In accordance with changes in the global tax system, Singapore will implement the initiative of the Economic Cooperation and Development Organization (OECD) from January next year to impose a minimum effective tax rate for multinational companies.This means that Singapore cannot continue to use traditional tax rewards to attract multinational companies to invest.In order to cope with new tax rules, many countries have made corresponding changes.The Singaporean government announced on Friday (February 16) the new fiscal budget of the fiscal year. It is expected that there will also be relevant announcements to maintain the light of Singapore as a commercial hub.

In order to prevent multinational companies from transferring profits to other low -tax regions, the second -generation second -generation second generation to prevent tax base erosion and profit transfers three years ago (Base Eross and Profit Shifting 2.0 (BEPS 2.0)The tax country's turnover to the Group's turnover is higher than 750 million euros (about S $ 186 million), which levies at least 15%of the valid tax rate.Huang Xuncai, the Deputy Prime Minister and Minister of Finance, announced last year when a fiscal budget statement announced that Singapore will implement the lowest tax rate from 2025, and through domestic replenishment of taxes to ensure that multinational companies pay at least 15%of taxes.

Although the current company tax rate of Singapore is 17%, after deducting tax rewards and discounts, the effective tax rate of some companies is far less than 15%.The minimum tax rate may increase the taxes obtained by Singapore from multinational companies, but it may affect Singapore's ability to attract foreign capital. Therefore, while implementing the minimum tax rate, there must be corresponding response measures.Facing the changing world situation, many companies are cutting costs, and the minimum tax rate will increase the tax burden of multinational companies. The government needs to allow these multinational companies to have enough reasons to continue to invest and expand in Singapore.Although the annual investment data of the Economic Development Bureau shows that Singapore obtained a commitment of 12.7 billion yuan in fixed asset investment in 2023, which is in line with the medium and long -term target of 8 billion to 10 billion yuan each year, but the international environment is unstable and the competition for foreign investment has intensified.In addition, the cost of business in Singapore is relatively expensive due to resource limitations, which allows Singapore to face increasingly severe challenges when attracting foreign capital.

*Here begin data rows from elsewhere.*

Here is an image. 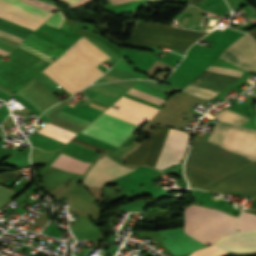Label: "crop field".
Wrapping results in <instances>:
<instances>
[{"instance_id": "obj_1", "label": "crop field", "mask_w": 256, "mask_h": 256, "mask_svg": "<svg viewBox=\"0 0 256 256\" xmlns=\"http://www.w3.org/2000/svg\"><path fill=\"white\" fill-rule=\"evenodd\" d=\"M108 58L82 36L42 72L73 95L104 74L96 66Z\"/></svg>"}, {"instance_id": "obj_2", "label": "crop field", "mask_w": 256, "mask_h": 256, "mask_svg": "<svg viewBox=\"0 0 256 256\" xmlns=\"http://www.w3.org/2000/svg\"><path fill=\"white\" fill-rule=\"evenodd\" d=\"M251 162L196 137L187 159L186 175L192 186L204 188Z\"/></svg>"}, {"instance_id": "obj_3", "label": "crop field", "mask_w": 256, "mask_h": 256, "mask_svg": "<svg viewBox=\"0 0 256 256\" xmlns=\"http://www.w3.org/2000/svg\"><path fill=\"white\" fill-rule=\"evenodd\" d=\"M169 130L168 128L155 126L151 138L129 156L128 164H148L156 167ZM187 139L188 134L171 129L156 168L163 170L181 162L187 148Z\"/></svg>"}, {"instance_id": "obj_4", "label": "crop field", "mask_w": 256, "mask_h": 256, "mask_svg": "<svg viewBox=\"0 0 256 256\" xmlns=\"http://www.w3.org/2000/svg\"><path fill=\"white\" fill-rule=\"evenodd\" d=\"M237 219L221 211L192 205L185 209L184 231L198 241L210 244L221 235L233 232Z\"/></svg>"}, {"instance_id": "obj_5", "label": "crop field", "mask_w": 256, "mask_h": 256, "mask_svg": "<svg viewBox=\"0 0 256 256\" xmlns=\"http://www.w3.org/2000/svg\"><path fill=\"white\" fill-rule=\"evenodd\" d=\"M207 33L136 21L132 37L126 43L147 47L168 45L185 53L188 47Z\"/></svg>"}, {"instance_id": "obj_6", "label": "crop field", "mask_w": 256, "mask_h": 256, "mask_svg": "<svg viewBox=\"0 0 256 256\" xmlns=\"http://www.w3.org/2000/svg\"><path fill=\"white\" fill-rule=\"evenodd\" d=\"M138 128L136 125L102 113L82 133L86 134L85 136L118 147L120 143L126 140Z\"/></svg>"}, {"instance_id": "obj_7", "label": "crop field", "mask_w": 256, "mask_h": 256, "mask_svg": "<svg viewBox=\"0 0 256 256\" xmlns=\"http://www.w3.org/2000/svg\"><path fill=\"white\" fill-rule=\"evenodd\" d=\"M53 13L40 10L20 0H0V17L35 30Z\"/></svg>"}, {"instance_id": "obj_8", "label": "crop field", "mask_w": 256, "mask_h": 256, "mask_svg": "<svg viewBox=\"0 0 256 256\" xmlns=\"http://www.w3.org/2000/svg\"><path fill=\"white\" fill-rule=\"evenodd\" d=\"M203 190L220 194L225 191L242 192L252 198L256 197V162Z\"/></svg>"}, {"instance_id": "obj_9", "label": "crop field", "mask_w": 256, "mask_h": 256, "mask_svg": "<svg viewBox=\"0 0 256 256\" xmlns=\"http://www.w3.org/2000/svg\"><path fill=\"white\" fill-rule=\"evenodd\" d=\"M114 105L120 107V109L117 110L110 107L108 110L105 111V113L139 126L145 122H148L158 111V109L124 97H122Z\"/></svg>"}, {"instance_id": "obj_10", "label": "crop field", "mask_w": 256, "mask_h": 256, "mask_svg": "<svg viewBox=\"0 0 256 256\" xmlns=\"http://www.w3.org/2000/svg\"><path fill=\"white\" fill-rule=\"evenodd\" d=\"M133 170L135 169L122 167L104 156L94 164L83 181L87 185L100 187L104 183Z\"/></svg>"}, {"instance_id": "obj_11", "label": "crop field", "mask_w": 256, "mask_h": 256, "mask_svg": "<svg viewBox=\"0 0 256 256\" xmlns=\"http://www.w3.org/2000/svg\"><path fill=\"white\" fill-rule=\"evenodd\" d=\"M215 244L229 251L256 252V230L224 235Z\"/></svg>"}, {"instance_id": "obj_12", "label": "crop field", "mask_w": 256, "mask_h": 256, "mask_svg": "<svg viewBox=\"0 0 256 256\" xmlns=\"http://www.w3.org/2000/svg\"><path fill=\"white\" fill-rule=\"evenodd\" d=\"M238 79L237 77L203 71L191 84L220 93Z\"/></svg>"}, {"instance_id": "obj_13", "label": "crop field", "mask_w": 256, "mask_h": 256, "mask_svg": "<svg viewBox=\"0 0 256 256\" xmlns=\"http://www.w3.org/2000/svg\"><path fill=\"white\" fill-rule=\"evenodd\" d=\"M38 133L52 137L65 143H67L73 136L78 134L75 131L51 122L45 125L41 130H39Z\"/></svg>"}, {"instance_id": "obj_14", "label": "crop field", "mask_w": 256, "mask_h": 256, "mask_svg": "<svg viewBox=\"0 0 256 256\" xmlns=\"http://www.w3.org/2000/svg\"><path fill=\"white\" fill-rule=\"evenodd\" d=\"M89 165L90 163L76 160L62 154H60L52 164V166L60 168L62 170L72 171L79 174H83V172L87 169Z\"/></svg>"}, {"instance_id": "obj_15", "label": "crop field", "mask_w": 256, "mask_h": 256, "mask_svg": "<svg viewBox=\"0 0 256 256\" xmlns=\"http://www.w3.org/2000/svg\"><path fill=\"white\" fill-rule=\"evenodd\" d=\"M236 228H239V230L256 228V216L243 212Z\"/></svg>"}, {"instance_id": "obj_16", "label": "crop field", "mask_w": 256, "mask_h": 256, "mask_svg": "<svg viewBox=\"0 0 256 256\" xmlns=\"http://www.w3.org/2000/svg\"><path fill=\"white\" fill-rule=\"evenodd\" d=\"M228 252L211 245L205 249L197 250L190 256H222L227 254Z\"/></svg>"}, {"instance_id": "obj_17", "label": "crop field", "mask_w": 256, "mask_h": 256, "mask_svg": "<svg viewBox=\"0 0 256 256\" xmlns=\"http://www.w3.org/2000/svg\"><path fill=\"white\" fill-rule=\"evenodd\" d=\"M127 94H130L132 96H135V97H138V98H141V99H144L146 101H149V102H152V103H155L157 105H160L162 106V104L164 103V100L162 99H159V98H156L154 96H151V95H148L146 93H143L141 91H138V90H135L133 88H131Z\"/></svg>"}, {"instance_id": "obj_18", "label": "crop field", "mask_w": 256, "mask_h": 256, "mask_svg": "<svg viewBox=\"0 0 256 256\" xmlns=\"http://www.w3.org/2000/svg\"><path fill=\"white\" fill-rule=\"evenodd\" d=\"M57 116L65 119V120H68L70 122H73V123L79 124L81 126H84V127H86L90 123V121L81 119L79 117H76V116L71 115L69 113H66L64 111L60 112Z\"/></svg>"}, {"instance_id": "obj_19", "label": "crop field", "mask_w": 256, "mask_h": 256, "mask_svg": "<svg viewBox=\"0 0 256 256\" xmlns=\"http://www.w3.org/2000/svg\"><path fill=\"white\" fill-rule=\"evenodd\" d=\"M63 20H64V16L62 15V13L60 11H58L51 19H49L46 22V24H49V25L59 28L60 25L62 24Z\"/></svg>"}, {"instance_id": "obj_20", "label": "crop field", "mask_w": 256, "mask_h": 256, "mask_svg": "<svg viewBox=\"0 0 256 256\" xmlns=\"http://www.w3.org/2000/svg\"><path fill=\"white\" fill-rule=\"evenodd\" d=\"M24 1L30 3L34 6H37V7H40L42 9L48 10V11H54L56 9H59L56 6H52V5L46 4V3L38 1V0H24Z\"/></svg>"}, {"instance_id": "obj_21", "label": "crop field", "mask_w": 256, "mask_h": 256, "mask_svg": "<svg viewBox=\"0 0 256 256\" xmlns=\"http://www.w3.org/2000/svg\"><path fill=\"white\" fill-rule=\"evenodd\" d=\"M20 47H22V48H24V49H26V50H28V51H30V52H32V53H34V54H36V55H38V56H40V57H42V58H44V59H46V60L51 62V60H50L51 57H49V56H47V55H45V54H43V53H41V52L31 48V47H29V46H27V45H25L23 43L20 45Z\"/></svg>"}, {"instance_id": "obj_22", "label": "crop field", "mask_w": 256, "mask_h": 256, "mask_svg": "<svg viewBox=\"0 0 256 256\" xmlns=\"http://www.w3.org/2000/svg\"><path fill=\"white\" fill-rule=\"evenodd\" d=\"M72 142L81 144V145H83V146H86V147H89V148H92V149H95V150H98V151H101V152L107 151V150H105V149L99 148V147L94 146V145H92V144H89V143H86V142H84V141L78 140V139H76V138H74V139L72 140Z\"/></svg>"}, {"instance_id": "obj_23", "label": "crop field", "mask_w": 256, "mask_h": 256, "mask_svg": "<svg viewBox=\"0 0 256 256\" xmlns=\"http://www.w3.org/2000/svg\"><path fill=\"white\" fill-rule=\"evenodd\" d=\"M110 1H111V5H113V4H119V3L133 1V0H110Z\"/></svg>"}, {"instance_id": "obj_24", "label": "crop field", "mask_w": 256, "mask_h": 256, "mask_svg": "<svg viewBox=\"0 0 256 256\" xmlns=\"http://www.w3.org/2000/svg\"><path fill=\"white\" fill-rule=\"evenodd\" d=\"M247 33H249L254 38V40L256 42V28L251 31H248Z\"/></svg>"}, {"instance_id": "obj_25", "label": "crop field", "mask_w": 256, "mask_h": 256, "mask_svg": "<svg viewBox=\"0 0 256 256\" xmlns=\"http://www.w3.org/2000/svg\"><path fill=\"white\" fill-rule=\"evenodd\" d=\"M250 209H251V210H256V198L253 200Z\"/></svg>"}, {"instance_id": "obj_26", "label": "crop field", "mask_w": 256, "mask_h": 256, "mask_svg": "<svg viewBox=\"0 0 256 256\" xmlns=\"http://www.w3.org/2000/svg\"><path fill=\"white\" fill-rule=\"evenodd\" d=\"M60 1H63V2H66V3H69V4H72L78 0H60Z\"/></svg>"}, {"instance_id": "obj_27", "label": "crop field", "mask_w": 256, "mask_h": 256, "mask_svg": "<svg viewBox=\"0 0 256 256\" xmlns=\"http://www.w3.org/2000/svg\"><path fill=\"white\" fill-rule=\"evenodd\" d=\"M8 54H9V52L0 49V55L6 56Z\"/></svg>"}, {"instance_id": "obj_28", "label": "crop field", "mask_w": 256, "mask_h": 256, "mask_svg": "<svg viewBox=\"0 0 256 256\" xmlns=\"http://www.w3.org/2000/svg\"><path fill=\"white\" fill-rule=\"evenodd\" d=\"M201 1H203V0H188V2H192V3H195V4H197V3L201 2Z\"/></svg>"}, {"instance_id": "obj_29", "label": "crop field", "mask_w": 256, "mask_h": 256, "mask_svg": "<svg viewBox=\"0 0 256 256\" xmlns=\"http://www.w3.org/2000/svg\"><path fill=\"white\" fill-rule=\"evenodd\" d=\"M87 1H89V0H80V1H78V2H76V3H78V4H83V3L87 2Z\"/></svg>"}, {"instance_id": "obj_30", "label": "crop field", "mask_w": 256, "mask_h": 256, "mask_svg": "<svg viewBox=\"0 0 256 256\" xmlns=\"http://www.w3.org/2000/svg\"><path fill=\"white\" fill-rule=\"evenodd\" d=\"M154 1H174V0H154Z\"/></svg>"}, {"instance_id": "obj_31", "label": "crop field", "mask_w": 256, "mask_h": 256, "mask_svg": "<svg viewBox=\"0 0 256 256\" xmlns=\"http://www.w3.org/2000/svg\"><path fill=\"white\" fill-rule=\"evenodd\" d=\"M205 20H206V18H205V17H203V19H202V21H201V22H202V23H204V21H205Z\"/></svg>"}]
</instances>
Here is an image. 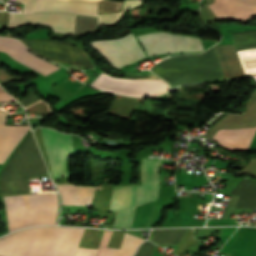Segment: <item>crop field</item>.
<instances>
[{
  "label": "crop field",
  "mask_w": 256,
  "mask_h": 256,
  "mask_svg": "<svg viewBox=\"0 0 256 256\" xmlns=\"http://www.w3.org/2000/svg\"><path fill=\"white\" fill-rule=\"evenodd\" d=\"M0 114H1V111H0ZM3 115H4V111H2V114H1V121H0V124H2V121H3ZM5 118H6V111H5V115H4V121H3V124L5 123Z\"/></svg>",
  "instance_id": "750c4746"
},
{
  "label": "crop field",
  "mask_w": 256,
  "mask_h": 256,
  "mask_svg": "<svg viewBox=\"0 0 256 256\" xmlns=\"http://www.w3.org/2000/svg\"><path fill=\"white\" fill-rule=\"evenodd\" d=\"M214 48L226 79L245 75L233 45L214 46Z\"/></svg>",
  "instance_id": "5142ce71"
},
{
  "label": "crop field",
  "mask_w": 256,
  "mask_h": 256,
  "mask_svg": "<svg viewBox=\"0 0 256 256\" xmlns=\"http://www.w3.org/2000/svg\"><path fill=\"white\" fill-rule=\"evenodd\" d=\"M52 177L67 176L65 170V161L67 155L73 152L71 137L67 134H61L51 129L40 128Z\"/></svg>",
  "instance_id": "3316defc"
},
{
  "label": "crop field",
  "mask_w": 256,
  "mask_h": 256,
  "mask_svg": "<svg viewBox=\"0 0 256 256\" xmlns=\"http://www.w3.org/2000/svg\"><path fill=\"white\" fill-rule=\"evenodd\" d=\"M230 194L240 196L235 208L256 209V182L242 180Z\"/></svg>",
  "instance_id": "4a817a6b"
},
{
  "label": "crop field",
  "mask_w": 256,
  "mask_h": 256,
  "mask_svg": "<svg viewBox=\"0 0 256 256\" xmlns=\"http://www.w3.org/2000/svg\"><path fill=\"white\" fill-rule=\"evenodd\" d=\"M84 229L39 227L0 239V256H74Z\"/></svg>",
  "instance_id": "8a807250"
},
{
  "label": "crop field",
  "mask_w": 256,
  "mask_h": 256,
  "mask_svg": "<svg viewBox=\"0 0 256 256\" xmlns=\"http://www.w3.org/2000/svg\"><path fill=\"white\" fill-rule=\"evenodd\" d=\"M14 79H22V77L8 75V73H6L4 69H0V84L5 81Z\"/></svg>",
  "instance_id": "ae1a2a85"
},
{
  "label": "crop field",
  "mask_w": 256,
  "mask_h": 256,
  "mask_svg": "<svg viewBox=\"0 0 256 256\" xmlns=\"http://www.w3.org/2000/svg\"><path fill=\"white\" fill-rule=\"evenodd\" d=\"M153 247V245L145 242L140 246L139 250L134 256H152Z\"/></svg>",
  "instance_id": "4177f3b9"
},
{
  "label": "crop field",
  "mask_w": 256,
  "mask_h": 256,
  "mask_svg": "<svg viewBox=\"0 0 256 256\" xmlns=\"http://www.w3.org/2000/svg\"><path fill=\"white\" fill-rule=\"evenodd\" d=\"M152 71L171 87L224 78L214 48L201 55L170 57Z\"/></svg>",
  "instance_id": "ac0d7876"
},
{
  "label": "crop field",
  "mask_w": 256,
  "mask_h": 256,
  "mask_svg": "<svg viewBox=\"0 0 256 256\" xmlns=\"http://www.w3.org/2000/svg\"><path fill=\"white\" fill-rule=\"evenodd\" d=\"M28 129V126L0 125V163L3 164Z\"/></svg>",
  "instance_id": "d9b57169"
},
{
  "label": "crop field",
  "mask_w": 256,
  "mask_h": 256,
  "mask_svg": "<svg viewBox=\"0 0 256 256\" xmlns=\"http://www.w3.org/2000/svg\"><path fill=\"white\" fill-rule=\"evenodd\" d=\"M81 1L96 2V1H101V0H81Z\"/></svg>",
  "instance_id": "bd1437ed"
},
{
  "label": "crop field",
  "mask_w": 256,
  "mask_h": 256,
  "mask_svg": "<svg viewBox=\"0 0 256 256\" xmlns=\"http://www.w3.org/2000/svg\"><path fill=\"white\" fill-rule=\"evenodd\" d=\"M0 95H8L2 88H0ZM0 101H13L9 97L0 96Z\"/></svg>",
  "instance_id": "d3111659"
},
{
  "label": "crop field",
  "mask_w": 256,
  "mask_h": 256,
  "mask_svg": "<svg viewBox=\"0 0 256 256\" xmlns=\"http://www.w3.org/2000/svg\"><path fill=\"white\" fill-rule=\"evenodd\" d=\"M16 1L25 4L22 12H32L36 10L40 0H16Z\"/></svg>",
  "instance_id": "730fd06b"
},
{
  "label": "crop field",
  "mask_w": 256,
  "mask_h": 256,
  "mask_svg": "<svg viewBox=\"0 0 256 256\" xmlns=\"http://www.w3.org/2000/svg\"><path fill=\"white\" fill-rule=\"evenodd\" d=\"M148 56L200 51L196 39L193 37L176 36L167 33H152L139 37Z\"/></svg>",
  "instance_id": "28ad6ade"
},
{
  "label": "crop field",
  "mask_w": 256,
  "mask_h": 256,
  "mask_svg": "<svg viewBox=\"0 0 256 256\" xmlns=\"http://www.w3.org/2000/svg\"><path fill=\"white\" fill-rule=\"evenodd\" d=\"M5 37H12L11 33L5 35ZM23 39H49L48 29L35 30ZM49 40H20L24 45H26L31 51L37 53L38 55L55 61L72 63L80 67L86 68L93 72L98 71L97 67L90 60V58L85 54L82 47H78L71 44L60 43L56 41Z\"/></svg>",
  "instance_id": "dd49c442"
},
{
  "label": "crop field",
  "mask_w": 256,
  "mask_h": 256,
  "mask_svg": "<svg viewBox=\"0 0 256 256\" xmlns=\"http://www.w3.org/2000/svg\"><path fill=\"white\" fill-rule=\"evenodd\" d=\"M143 240L124 234L120 249L112 248L109 256H132L137 245Z\"/></svg>",
  "instance_id": "92a150f3"
},
{
  "label": "crop field",
  "mask_w": 256,
  "mask_h": 256,
  "mask_svg": "<svg viewBox=\"0 0 256 256\" xmlns=\"http://www.w3.org/2000/svg\"><path fill=\"white\" fill-rule=\"evenodd\" d=\"M38 100H40V99H38V98L34 95L33 92H30V93L28 94V97H26V98L23 99V100H18V101H19L24 107H26V106H28V105H30V104H32V103L38 101Z\"/></svg>",
  "instance_id": "eef30255"
},
{
  "label": "crop field",
  "mask_w": 256,
  "mask_h": 256,
  "mask_svg": "<svg viewBox=\"0 0 256 256\" xmlns=\"http://www.w3.org/2000/svg\"><path fill=\"white\" fill-rule=\"evenodd\" d=\"M24 23L51 26L54 32L74 35L75 16L57 13L10 14L8 28Z\"/></svg>",
  "instance_id": "d1516ede"
},
{
  "label": "crop field",
  "mask_w": 256,
  "mask_h": 256,
  "mask_svg": "<svg viewBox=\"0 0 256 256\" xmlns=\"http://www.w3.org/2000/svg\"><path fill=\"white\" fill-rule=\"evenodd\" d=\"M159 161L144 157L141 171L142 186L114 187L110 211L117 214L113 227H130L135 206L157 198Z\"/></svg>",
  "instance_id": "34b2d1b8"
},
{
  "label": "crop field",
  "mask_w": 256,
  "mask_h": 256,
  "mask_svg": "<svg viewBox=\"0 0 256 256\" xmlns=\"http://www.w3.org/2000/svg\"><path fill=\"white\" fill-rule=\"evenodd\" d=\"M38 147L29 133L0 174V195L28 192L27 179L46 175Z\"/></svg>",
  "instance_id": "412701ff"
},
{
  "label": "crop field",
  "mask_w": 256,
  "mask_h": 256,
  "mask_svg": "<svg viewBox=\"0 0 256 256\" xmlns=\"http://www.w3.org/2000/svg\"><path fill=\"white\" fill-rule=\"evenodd\" d=\"M208 6L217 18L228 17L247 20L256 15V0H215Z\"/></svg>",
  "instance_id": "cbeb9de0"
},
{
  "label": "crop field",
  "mask_w": 256,
  "mask_h": 256,
  "mask_svg": "<svg viewBox=\"0 0 256 256\" xmlns=\"http://www.w3.org/2000/svg\"><path fill=\"white\" fill-rule=\"evenodd\" d=\"M90 85L128 96H154L168 90L167 84L159 78L129 80L112 78L105 74L99 75Z\"/></svg>",
  "instance_id": "e52e79f7"
},
{
  "label": "crop field",
  "mask_w": 256,
  "mask_h": 256,
  "mask_svg": "<svg viewBox=\"0 0 256 256\" xmlns=\"http://www.w3.org/2000/svg\"><path fill=\"white\" fill-rule=\"evenodd\" d=\"M112 232L104 231L103 237L96 256H108L111 248H106L108 239Z\"/></svg>",
  "instance_id": "a9b5d70f"
},
{
  "label": "crop field",
  "mask_w": 256,
  "mask_h": 256,
  "mask_svg": "<svg viewBox=\"0 0 256 256\" xmlns=\"http://www.w3.org/2000/svg\"><path fill=\"white\" fill-rule=\"evenodd\" d=\"M122 1L103 0L98 3V14L118 12Z\"/></svg>",
  "instance_id": "00972430"
},
{
  "label": "crop field",
  "mask_w": 256,
  "mask_h": 256,
  "mask_svg": "<svg viewBox=\"0 0 256 256\" xmlns=\"http://www.w3.org/2000/svg\"><path fill=\"white\" fill-rule=\"evenodd\" d=\"M144 98H127L117 95L111 102L107 113L116 117L129 119L137 105Z\"/></svg>",
  "instance_id": "bc2a9ffb"
},
{
  "label": "crop field",
  "mask_w": 256,
  "mask_h": 256,
  "mask_svg": "<svg viewBox=\"0 0 256 256\" xmlns=\"http://www.w3.org/2000/svg\"><path fill=\"white\" fill-rule=\"evenodd\" d=\"M62 198L63 204L89 205L92 199L94 188L57 186Z\"/></svg>",
  "instance_id": "733c2abd"
},
{
  "label": "crop field",
  "mask_w": 256,
  "mask_h": 256,
  "mask_svg": "<svg viewBox=\"0 0 256 256\" xmlns=\"http://www.w3.org/2000/svg\"><path fill=\"white\" fill-rule=\"evenodd\" d=\"M234 45L237 50L256 47V31L234 34Z\"/></svg>",
  "instance_id": "dafd665d"
},
{
  "label": "crop field",
  "mask_w": 256,
  "mask_h": 256,
  "mask_svg": "<svg viewBox=\"0 0 256 256\" xmlns=\"http://www.w3.org/2000/svg\"><path fill=\"white\" fill-rule=\"evenodd\" d=\"M4 199L9 232L26 226L55 224L57 194H28Z\"/></svg>",
  "instance_id": "f4fd0767"
},
{
  "label": "crop field",
  "mask_w": 256,
  "mask_h": 256,
  "mask_svg": "<svg viewBox=\"0 0 256 256\" xmlns=\"http://www.w3.org/2000/svg\"><path fill=\"white\" fill-rule=\"evenodd\" d=\"M143 0H125L123 1L122 10L118 13L97 15V3L85 2H59L55 0H42L37 11H51L71 14H80L88 16H98L97 26L99 25H115L119 17L126 9L141 6Z\"/></svg>",
  "instance_id": "d8731c3e"
},
{
  "label": "crop field",
  "mask_w": 256,
  "mask_h": 256,
  "mask_svg": "<svg viewBox=\"0 0 256 256\" xmlns=\"http://www.w3.org/2000/svg\"><path fill=\"white\" fill-rule=\"evenodd\" d=\"M187 229L153 230L150 239L158 244L177 245Z\"/></svg>",
  "instance_id": "214f88e0"
},
{
  "label": "crop field",
  "mask_w": 256,
  "mask_h": 256,
  "mask_svg": "<svg viewBox=\"0 0 256 256\" xmlns=\"http://www.w3.org/2000/svg\"><path fill=\"white\" fill-rule=\"evenodd\" d=\"M91 44L117 68L145 57L131 33L119 40L98 41Z\"/></svg>",
  "instance_id": "5a996713"
},
{
  "label": "crop field",
  "mask_w": 256,
  "mask_h": 256,
  "mask_svg": "<svg viewBox=\"0 0 256 256\" xmlns=\"http://www.w3.org/2000/svg\"><path fill=\"white\" fill-rule=\"evenodd\" d=\"M0 51L8 53L11 59L22 63L26 68L42 76L60 69L59 67L32 55L24 46L14 39L0 38Z\"/></svg>",
  "instance_id": "22f410ed"
}]
</instances>
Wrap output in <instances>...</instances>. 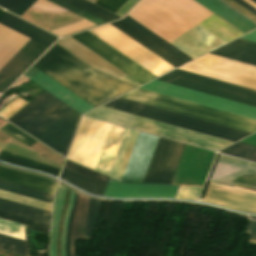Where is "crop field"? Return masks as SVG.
<instances>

Industry insiders look forward to the government's discussing new measures. Without BEPS 2.0, rewarding foreign investment will continue to invest in Singapore to maintain Singapore's competitiveness as the regional investment and commercial hubs.The suggestions of tax experts include incentive measures that will not reduce the effective tax rate of multinational enterprises, such as cash subsidies such as government allowances and refundable tax reductions (Refundable Tax Credits).

The low tax rate is not the only condition to attract foreign capital. Singapore has the advantages of stable politics, high education level work teams, and sound legal systems. It is also a consideration factors for foreign capital.The government maintains consistent and predictability when promoting policies, making Singapore a reliable partner in the minds of foreign capital.However, the cost of business such as rent, wages, and water and electricity costs in Singapore is higher than regional countries, which is an indisputable fact.The national business survey released by the Singapore Industry and Commerce Federation (SBF) showed that the biggest challenge faced by local companies was rising business costs. To maintain the competitiveness of Singapore to attract foreign capital, we must also assist merchants to deal with cost pressure on cost pressure.Do more aspects.

Singapore's economy is facing many challenges such as high prices, slow economic growth, and unclear global geopolitical situations.The new budget is expected to be expected to be put in aspects of rising living expenses and employment issues.However, everyone should not ignore the significance of the budget when paying more attention to whether more consumer tax vouchers, neighborhood shopping vouchers or cash distribution are distributed.How to create more non -tax preferential measures and enhance the competitive advantage. Through the superior business environment and regulatory system, it attracts international high -quality enterprises to invest and lays a solid foundation for the sustainable development of the country.Important parts.